┌─ Text provided
Fix \({\mathcal {O}}\Supset \Omega \) arbitrary. We first consider the equation

$$\begin{aligned} (-\Delta +{\mathfrak {q}}\chi _\Omega )u=0\quad \text{ in }\; {\mathcal {O}}. \end{aligned}$$
(4.9)

If \(u=e^{-x\cdot \left( \xi +i\zeta \right) /h}(1+v)\) then v should verify

$$\begin{aligned}&\left[ e^{x\cdot \xi /h}(-\Delta +{\mathfrak {q}}\chi _\Omega )e^{-x\cdot \xi /h}\right] \left( e^{-ix\cdot \zeta /h}v\right) \\&\qquad =-\left[ e^{x\cdot \xi /h}(-\Delta +{\mathfrak {q}})e^{-x\cdot \xi /h}\right] \left( e^{-ix\cdot \zeta /h}\right) =-{\mathfrak {q}}\chi _\Omega e^{-ix\cdot \zeta /h}. \end{aligned}$$

By Proposition 4.1, with \(\Omega \) and \({\mathfrak {q}}\) substituted respectively by \({\mathcal {O}}\) and \(\mathfrak {{\mathfrak {q}}}\chi _\Omega \), we find \(w\in L^2({\mathcal {O}})\) so that

$$\begin{aligned} \left[ e^{x\cdot \xi /h }(-\Delta +{\mathfrak {q}}\chi _\Omega )e^{-x\cdot \xi /h}\right] w=-{\mathfrak {q}}\chi _\Omega e^{-ix\cdot \zeta /h} \end{aligned}$$

and

$$\begin{aligned} \Vert w\Vert _{L^2{\mathcal {O}})}\le 2c_\Omega ^{-1}h. \end{aligned}$$

Let \(v=e^{ix\cdot \zeta /h}w\). Then

$$\begin{aligned} \Vert v\Vert _{L^2({\mathcal {O}})}\le 2c_\Omega ^{-1}h \end{aligned}$$

and \(u=e^{-x\cdot \left( \xi +i\zeta \right) /h}(1+v)\) is a solution of (4.9). Furthermore, we apply Proposition 4.2 in order to obtain

$$\begin{aligned} \Vert u\Vert _{W^{2,r}(\Omega )}&\le C(1+M)\Vert e^{-x\cdot \left( \xi +i\zeta \right) /h}(1+v)\Vert _{L^2({\mathcal {O}})} \\&\le C(1+M)e^{\kappa /h}. \end{aligned}$$

This completes the proof. \(\square \)
└─
┌─ Entries supplied
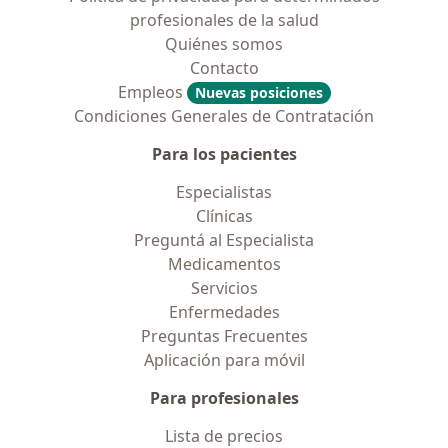
profesionales de la salud
Quiénes somos
Contacto
Empleos
Nuevas posiciones
Condiciones Generales de Contratación
Para los pacientes
Especialistas
Clínicas
Preguntá al Especialista
Medicamentos
Servicios
Enfermedades
Preguntas Frecuentes
Aplicación para móvil
Para profesionales
Lista de precios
└─
(Instruction 1) In the proof excerpt, which proposition is applied to bound the W^{2,r}(Ω) norm of u?
(Instruction 2) Resume the proof excerpt on solutions of equation (4.9), continuing after its last sentence.

(Answer 1) Proposition 4.2.

(Answer 2)
When \({\mathfrak {q}}\in L^\infty (\Omega )\) satisfies \({\mathfrak {q}}\ge -c\) almost everywhere, we can easily verify, with the help of Poincaré’s inequality, that 0 does not belong to the spectrum of \(-\Delta +{\mathfrak {q}}\) under Dirichlet boundary condition. For notational convenience we set

$$\begin{aligned} {\mathcal {Q}}_c=\{{\mathfrak {q}}\in L^\infty (\Omega ) ;\; {\mathfrak {q}}\ge -c\; \text{ almost } \text{ everywhere }\}. \end{aligned}$$

Theorem 4.2

Let \(M>0\) and \(2\le r<\infty \). For any \({\mathfrak {q}}\in {\mathcal {Q}}_c\cap B_{L^\infty (\Omega )}(M)\) and \(f\in W^{2-1/r,r}(\Gamma )\), the BVP

$$\begin{aligned} \left\{ \begin{array}{ll} (-\Delta +{\mathfrak {q}})u=0\quad &{}\text{ in }\; \Omega , \\ u=f &{}\text{ on }\; \Gamma . \end{array} \right. \end{aligned}$$
(4.10)

admits a unique solution \(u_{\mathfrak {q}}(f)\in W^{2,r}(\Omega )\). Furthermore

$$\begin{aligned} \Vert u_{\mathfrak {q}}(f)\Vert _{W^{2,r}(\Omega )}\le C(1+M)\Vert f\Vert _{W^{2-1/r,r}(\Gamma )}, \end{aligned}$$
(4.11)

where \(C=C(\Omega ,c ,r)>0\) is a constant.

Sketch of the proof

Let \(2\le r\le \infty \), \(f\in W^{2-1/r,r}(\Gamma )\) and pick \(F\in W^{2,r}(\Omega )\) so that \(F=f\) on \(\Gamma \) and \(\Vert F\Vert _{W^{2,r}(\Omega )}\le 2 \Vert f\Vert _{W^{2-1/r,r}(\Gamma )}\). If u is a solution of (4.10) then \(v=u-F\) must be a solution of the BVP

$$\begin{aligned} \left\{ \begin{array}{ll} (-\Delta +{\mathfrak {q}})v=g:=\Delta F-{\mathfrak {q}}F\quad &{}\text{ in }\; \Omega , \\ v=0 &{}\text{ on }\; \Gamma . \end{array} \right. \end{aligned}$$
(4.12)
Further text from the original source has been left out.